Desde essa época faço questão de carregar sempre o maior saco existente feito para roupa usada, enchendo-o até a borda com livros apropriados para todas as ocasiões e as várias disposições de espírito. Pesa uma tonelada, e troncudos carrregadores vergam ao seu peso. Os funcionários da Alfândega olham-no com desconfiança, mas afastam-se consternados quando lhes dou minha palavra de que apenas contém livros. O inconveniente é que a obra que desejo ler sempre se acha no fundo, não podendo eu alcançá-la sem despejar no chão todo o contéudo do saco. Mas não fosse por isso, talvez eu nunca tivesse conhecido a estranha história de Olive Hardy.


(...)
In Ah King. Contos. Trad. de Leonel Vallandro. Porto Alegre: Globo, s/d. Coleção Nobel, n. 59, p. 121-159.

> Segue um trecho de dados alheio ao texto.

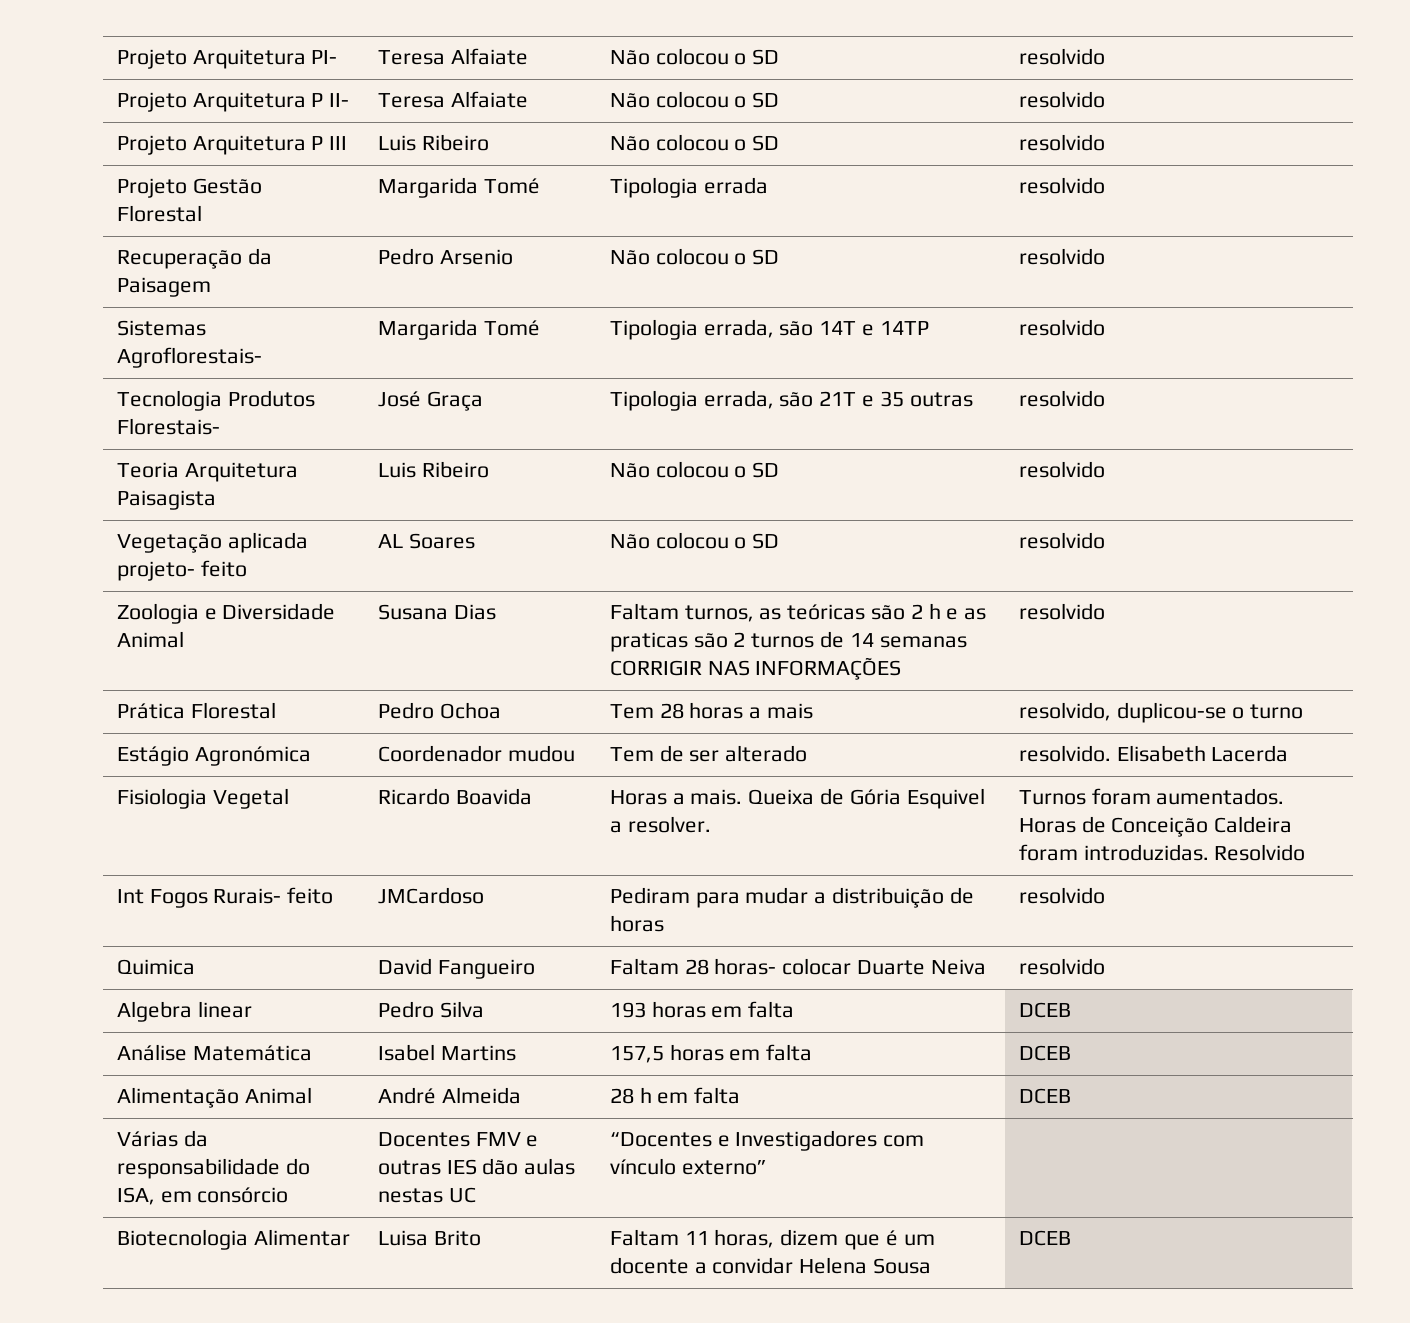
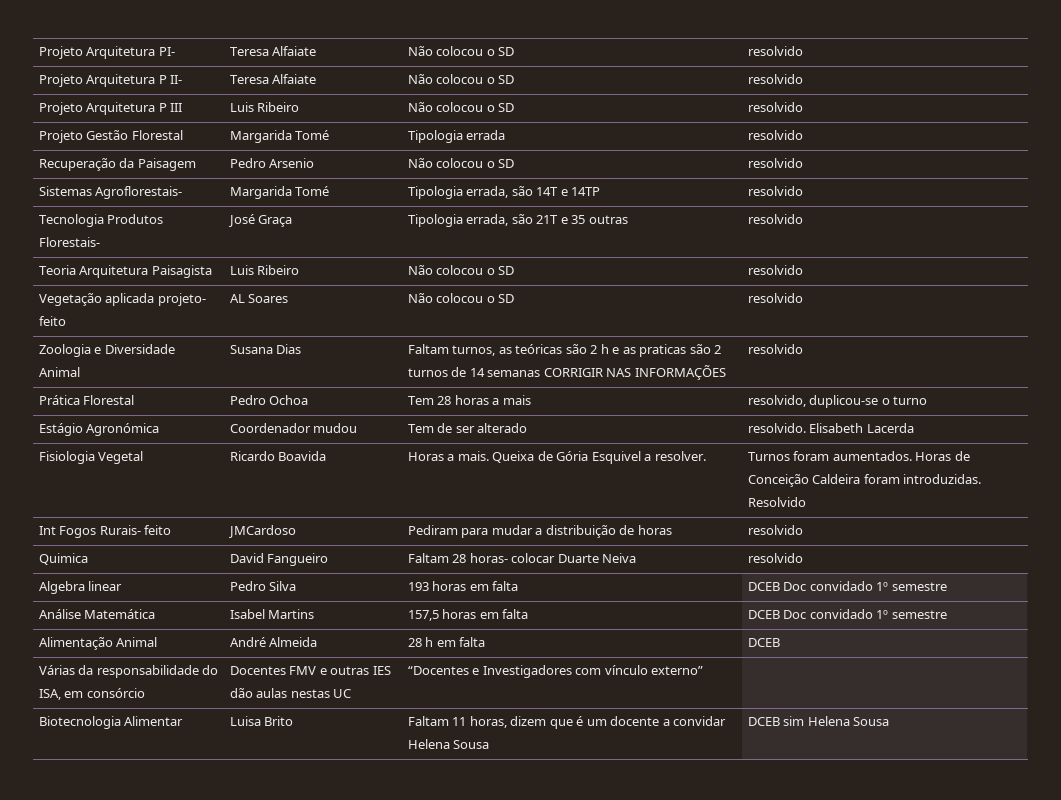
(1071, 1010) none -> [783,581,947,591] Doc convidado 1º semestre
(1071, 1053) none -> [783,609,947,619] Doc convidado 1º semestre
(1071, 1238) none -> [783,716,890,726] sim Helena Sousa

A Editora Globo apresenta Somerset Maugham, , na orelha deste livro, como “o Maupassant inglês”, afirmando que “poucos escritores alcançaram na literatura e no teatro contemporâneos o sucesso de William Somerset Maugham, sem fazer concessões ao chamado grande público”.

Nunca fui um leitor de Maugham, - tenho resistência a ler best-sellers - mas como livreiro vivi um tempo em que ele ainda tinha muitos leitores, especialmente por causa de seus livros Histórias dos Mares do Sul, Um gosto e seis vinténs, O fio da navalha e Servidão humana. Alguns foram adaptados para o cinema, com grande êxito.

Este Ah King me foi oferecido por um gentilíssimo diplomata chileno, Pedro José Correa, bibliófilo, que se desfez de sua extensa biblioteca, de leitor “por hábito”, quando voltou para seu país de origem.

Este conto - que é bem mais longo -, me fez refletir sobre um tempo em que a leitura de entretenimento era uma prática cultivada por muitos. Até mesmo no Brasil. Antes do sucesso da televisão com seus teledramas ou filmes da tarde, da noite e da madrugada. Hoje é prática para raros. E mais raros são ainda os que se lembram de Somerset Maugham, cujos livros certamente só se encontram nos sebos. Á sua espera, cara leitora, arrisca?